Singapore’s new private home sales fell to a five-month low in May, as global tariff tensions weighed on demand in the trade-dependent city-state.
Developer sales dropped for a third consecutive month, with just 311 units bought last month, according to data released by the Urban Redevelopment Authority on Monday.
The outlook for the Southeast Asian financial hub has dimmed, following Donald Trump’s push for tariffs and the city-state’s economy contracting in the first quarter. Developers have grown more cautious, launching no major projects for sale in May — a pause that further weighed on sales figures.
A first-quarter survey of senior real estate executives found that nearly 90% viewed a global economic slowdown as a risk. Their next biggest concerns were job losses and a weakening domestic economy.

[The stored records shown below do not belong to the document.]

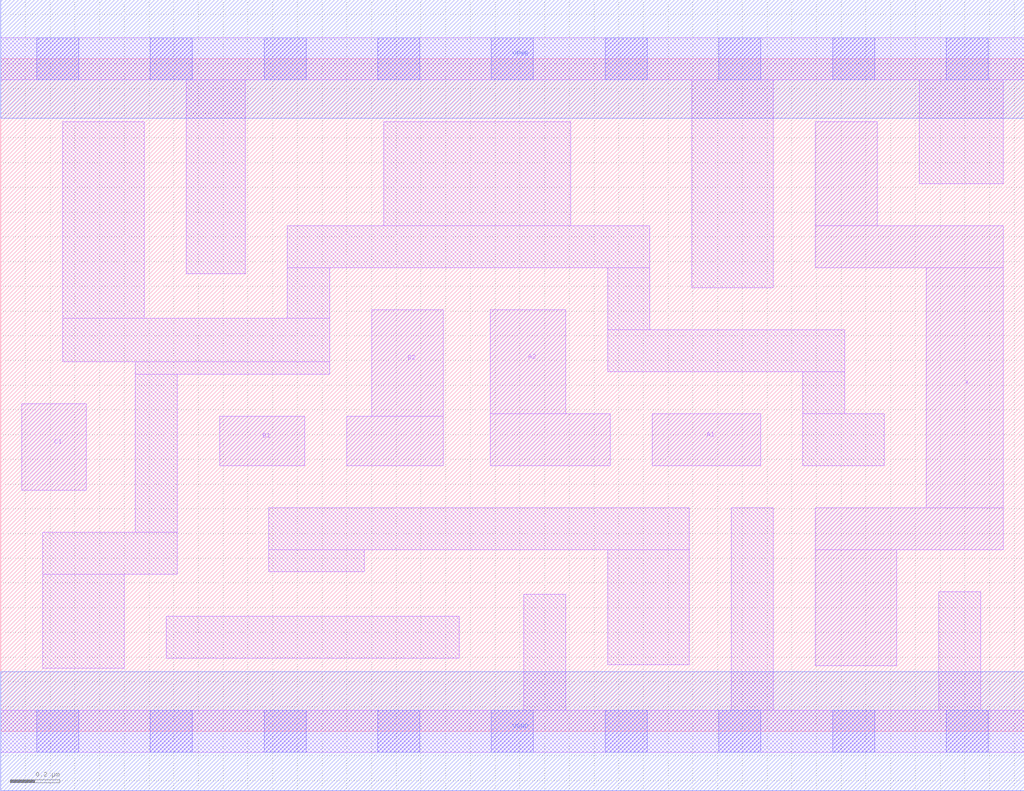
<source format=lef>
# Copyright 2020 The SkyWater PDK Authors
#
# Licensed under the Apache License, Version 2.0 (the "License");
# you may not use this file except in compliance with the License.
# You may obtain a copy of the License at
#
#     https://www.apache.org/licenses/LICENSE-2.0
#
# Unless required by applicable law or agreed to in writing, software
# distributed under the License is distributed on an "AS IS" BASIS,
# WITHOUT WARRANTIES OR CONDITIONS OF ANY KIND, either express or implied.
# See the License for the specific language governing permissions and
# limitations under the License.
#
# SPDX-License-Identifier: Apache-2.0

VERSION 5.7 ;
  NAMESCASESENSITIVE ON ;
  NOWIREEXTENSIONATPIN ON ;
  DIVIDERCHAR "/" ;
  BUSBITCHARS "[]" ;
UNITS
  DATABASE MICRONS 200 ;
END UNITS
MACRO sky130_fd_sc_hd__o221a_2
  CLASS CORE ;
  FOREIGN sky130_fd_sc_hd__o221a_2 ;
  ORIGIN  0.000000  0.000000 ;
  SIZE  4.140000 BY  2.720000 ;
  SYMMETRY X Y R90 ;
  SITE unithd ;
  PIN A1
    ANTENNAGATEAREA  0.247500 ;
    DIRECTION INPUT ;
    USE SIGNAL ;
    PORT
      LAYER li1 ;
        RECT 2.635000 1.075000 3.075000 1.285000 ;
    END
  END A1
  PIN A2
    ANTENNAGATEAREA  0.247500 ;
    DIRECTION INPUT ;
    USE SIGNAL ;
    PORT
      LAYER li1 ;
        RECT 1.980000 1.075000 2.465000 1.285000 ;
        RECT 1.980000 1.285000 2.285000 1.705000 ;
    END
  END A2
  PIN B1
    ANTENNAGATEAREA  0.247500 ;
    DIRECTION INPUT ;
    USE SIGNAL ;
    PORT
      LAYER li1 ;
        RECT 0.885000 1.075000 1.230000 1.275000 ;
    END
  END B1
  PIN B2
    ANTENNAGATEAREA  0.247500 ;
    DIRECTION INPUT ;
    USE SIGNAL ;
    PORT
      LAYER li1 ;
        RECT 1.400000 1.075000 1.790000 1.275000 ;
        RECT 1.500000 1.275000 1.790000 1.705000 ;
    END
  END B2
  PIN C1
    ANTENNAGATEAREA  0.247500 ;
    DIRECTION INPUT ;
    USE SIGNAL ;
    PORT
      LAYER li1 ;
        RECT 0.085000 0.975000 0.345000 1.325000 ;
    END
  END C1
  PIN X
    ANTENNADIFFAREA  0.445500 ;
    DIRECTION OUTPUT ;
    USE SIGNAL ;
    PORT
      LAYER li1 ;
        RECT 3.295000 0.265000 3.625000 0.735000 ;
        RECT 3.295000 0.735000 4.055000 0.905000 ;
        RECT 3.295000 1.875000 4.055000 2.045000 ;
        RECT 3.295000 2.045000 3.545000 2.465000 ;
        RECT 3.745000 0.905000 4.055000 1.875000 ;
    END
  END X
  PIN VGND
    DIRECTION INOUT ;
    SHAPE ABUTMENT ;
    USE GROUND ;
    PORT
      LAYER met1 ;
        RECT 0.000000 -0.240000 4.140000 0.240000 ;
    END
  END VGND
  PIN VPWR
    DIRECTION INOUT ;
    SHAPE ABUTMENT ;
    USE POWER ;
    PORT
      LAYER met1 ;
        RECT 0.000000 2.480000 4.140000 2.960000 ;
    END
  END VPWR
  OBS
    LAYER li1 ;
      RECT 0.000000 -0.085000 4.140000 0.085000 ;
      RECT 0.000000  2.635000 4.140000 2.805000 ;
      RECT 0.170000  0.255000 0.500000 0.635000 ;
      RECT 0.170000  0.635000 0.715000 0.805000 ;
      RECT 0.250000  1.495000 1.330000 1.670000 ;
      RECT 0.250000  1.670000 0.580000 2.465000 ;
      RECT 0.545000  0.805000 0.715000 1.445000 ;
      RECT 0.545000  1.445000 1.330000 1.495000 ;
      RECT 0.670000  0.295000 1.855000 0.465000 ;
      RECT 0.750000  1.850000 0.990000 2.635000 ;
      RECT 1.085000  0.645000 1.470000 0.735000 ;
      RECT 1.085000  0.735000 2.785000 0.905000 ;
      RECT 1.160000  1.670000 1.330000 1.875000 ;
      RECT 1.160000  1.875000 2.625000 2.045000 ;
      RECT 1.550000  2.045000 2.305000 2.465000 ;
      RECT 2.115000  0.085000 2.285000 0.555000 ;
      RECT 2.455000  0.270000 2.785000 0.735000 ;
      RECT 2.455000  1.455000 3.415000 1.625000 ;
      RECT 2.455000  1.625000 2.625000 1.875000 ;
      RECT 2.795000  1.795000 3.125000 2.635000 ;
      RECT 2.955000  0.085000 3.125000 0.905000 ;
      RECT 3.245000  1.075000 3.575000 1.285000 ;
      RECT 3.245000  1.285000 3.415000 1.455000 ;
      RECT 3.715000  2.215000 4.055000 2.635000 ;
      RECT 3.795000  0.085000 3.965000 0.565000 ;
    LAYER mcon ;
      RECT 0.145000 -0.085000 0.315000 0.085000 ;
      RECT 0.145000  2.635000 0.315000 2.805000 ;
      RECT 0.605000 -0.085000 0.775000 0.085000 ;
      RECT 0.605000  2.635000 0.775000 2.805000 ;
      RECT 1.065000 -0.085000 1.235000 0.085000 ;
      RECT 1.065000  2.635000 1.235000 2.805000 ;
      RECT 1.525000 -0.085000 1.695000 0.085000 ;
      RECT 1.525000  2.635000 1.695000 2.805000 ;
      RECT 1.985000 -0.085000 2.155000 0.085000 ;
      RECT 1.985000  2.635000 2.155000 2.805000 ;
      RECT 2.445000 -0.085000 2.615000 0.085000 ;
      RECT 2.445000  2.635000 2.615000 2.805000 ;
      RECT 2.905000 -0.085000 3.075000 0.085000 ;
      RECT 2.905000  2.635000 3.075000 2.805000 ;
      RECT 3.365000 -0.085000 3.535000 0.085000 ;
      RECT 3.365000  2.635000 3.535000 2.805000 ;
      RECT 3.825000 -0.085000 3.995000 0.085000 ;
      RECT 3.825000  2.635000 3.995000 2.805000 ;
  END
END sky130_fd_sc_hd__o221a_2
END LIBRARY

</source>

Singapore faces heightened risks of a recession due to export hits brought on by tariffs, Bloomberg Economics analyst Tamara Henderson said in a report earlier this month.
Authorities have adopted a more cautious approach, offering land that could yield 4,725 private housing units in the second half of the year — a 6% drop from the first half. Instead, they expanded the so-called reserve list, where land parcels are only triggered for tender if there’s sufficient demand from developers.
The market’s sluggish performance is expected to persist into June, typically a slow month due to school holidays. One project in the city’s east sold fewer than 10% of its 107 freehold units during its launch weekend earlier this month.